Vinci, qui a racheté en 2005 les sociétés d'autoroutes ASF et Escota, est cité comme repreneur favori d'ADP, dont il détient déjà 8% du capital, acquis en deux phases en 2008 et en 2013.

Le groupe de BTP, qui réitère d'ailleurs régulièrement son intérêt pour ADP, bénéficie d'un moyen de pression sur l'Etat avec qui il doit engager des discussions sur le montant de l'indemnité qui doit lui être versée après l'abandon de l'aéroport de Notre-Dame-des-Landes (Loire-Atlantique), dont il devait être le concessionnaire.

Le gouvernement est pour sa part confronté à un dilemme: il doit en effet garantir un "service public" de qualité tout en laissant à l'acquéreur une marge de manoeuvre suffisante pour que cette opération reste attractive.

Même si ADP reverse à des actionnaires un taux élevé de 60% de son bénéfice net et que son dividende devrait doubler à 5,23 euros par action en 2022 selon Thomson Reuters I/B/E/S, son rendement avoisine 1,4%, soit trois fois moins que les 4,5% servis par EDF.

"Si l’acquéreur a les mains libres pour pouvoir bien faire baisser les coûts, cela va devenir une vraie machine à cash, donc ça aussi c’est quelque chose qui doit être valorisé", souligne Xavier de Buhren.

C'est sur ses activités non régulées (commerces, services et immobilier notamment) que l'acquéreur pourra compter : elles représentent environ la moitié du chiffre d’affaires du groupe et plus de 60% de la marge brute d’exploitation, souligne Grégoire Laverne, gérant et directeur général adjoint de Roche-Brune AM.

ADP vise un accroissement à 23 euros de son chiffre d'affaires par passager dans les commerces côté pistes en 2020 contre 9,8 euros en 2006.

"Cet objectif ambitieux devrait être rendu possible par l’ouverture de nouvelles zones commerciales en particulier en 2019 et 2020 (+15 et +25% respectivement)", estime Grégoire Laverne.

ADP a prévu d'investir un total de 4,6 milliards d'euros entre 2016 et 2020, notamment pour rénover les deux aéroports, avec en particulier la fusion des terminaux 2B et 2D de Roissy et la jonction entre les terminaux Ouest et Sud d'Orly.

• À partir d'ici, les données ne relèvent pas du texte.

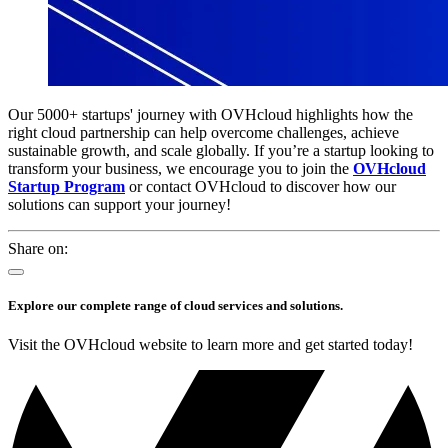
Our 5000+ startups' journey with OVHcloud highlights how the
right cloud partnership can help overcome challenges, achieve
sustainable growth, and scale globally. If you’re a startup looking to
transform your business, we encourage you to join the
OVHcloud
Startup Program
or contact OVHcloud to discover how our
solutions can support your journey!
Share on:
Explore our complete range of cloud services and solutions.
Visit the OVHcloud website to learn more and get started today!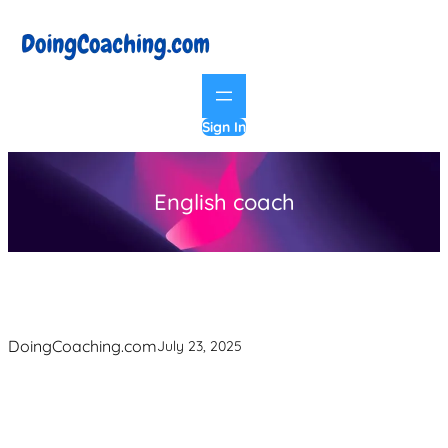
Skip
to
content
Sign In
English coach
DoingCoaching.com
July 23, 2025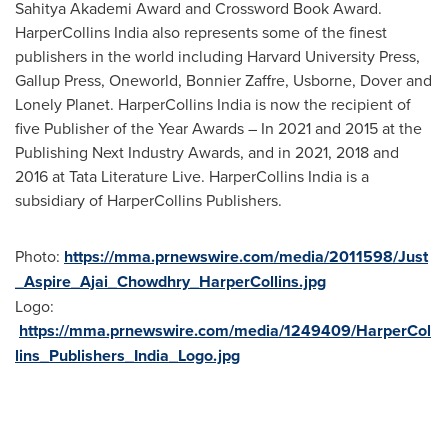
Sahitya Akademi Award and Crossword Book Award.
HarperCollins India also represents some of the finest
publishers in the world including
Harvard University
Press,
Gallup Press, Oneworld, Bonnier Zaffre, Usborne, Dover and
Lonely Planet. HarperCollins India is now the recipient of
five Publisher of the Year Awards – In 2021 and 2015 at the
Publishing Next Industry Awards, and in 2021, 2018 and
2016 at Tata Literature Live. HarperCollins India is a
subsidiary of HarperCollins Publishers.
Photo:
https://mma.prnewswire.com/media/2011598/Just
_Aspire_Ajai_Chowdhry_HarperCollins.jpg
Logo:
https://mma.prnewswire.com/media/1249409/HarperCol
lins_Publishers_India_Logo.jpg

Mais UBS évalue lui à 20 euros le chiffre d'affaires par passager en 2021, citant la féroce concurrence de l'e-commerce et le fait que les nouveaux espaces commerciaux concernent en grande partie Orly, terre d'accueil des compagnies "low cost", et des bars et restaurants.

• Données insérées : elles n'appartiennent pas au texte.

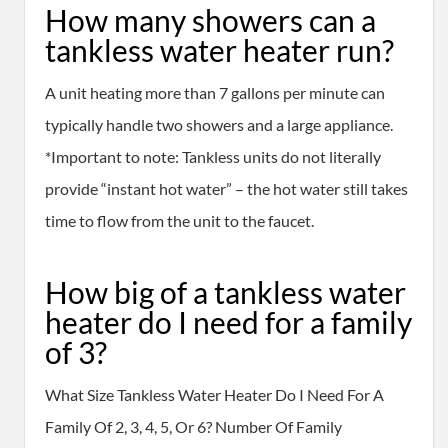
How many showers can a
tankless water heater run?
A unit heating more than 7 gallons per minute can
typically handle two showers and a large appliance.
*Important to note: Tankless units do not literally
provide “instant hot water” – the hot water still takes
time to flow from the unit to the faucet.
How big of a tankless water
heater do I need for a family
of 3?
What Size Tankless Water Heater Do I Need For A
Family Of 2, 3, 4, 5, Or 6? Number Of Family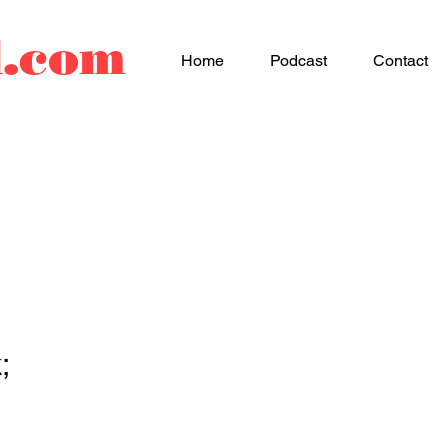
d.com
Home
Podcast
Contact
;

"Les aéroports de Paris ont progressivement perdu des parts de marchés face aux plates-formes du Moyen-Orient et l'aéroport d'Istanbul et doivent composer avec des charges par passager plus élevées que celles de ces aéroports", estime UBS, disant s'attendre à une poursuite de cette tendance.

TAV Airports, dont ADP détient 46,12%, n'a pas obtenu la concession du nouvel aéroport d'Istanbul qui doit ouvrir en octobre 2018. Le groupe turc exploite l'actuel aéroport, qui devrait fermer en 2021, mais aussi d'autres aéroports, notamment celui de la très prisée station balnéaire turque Antalya.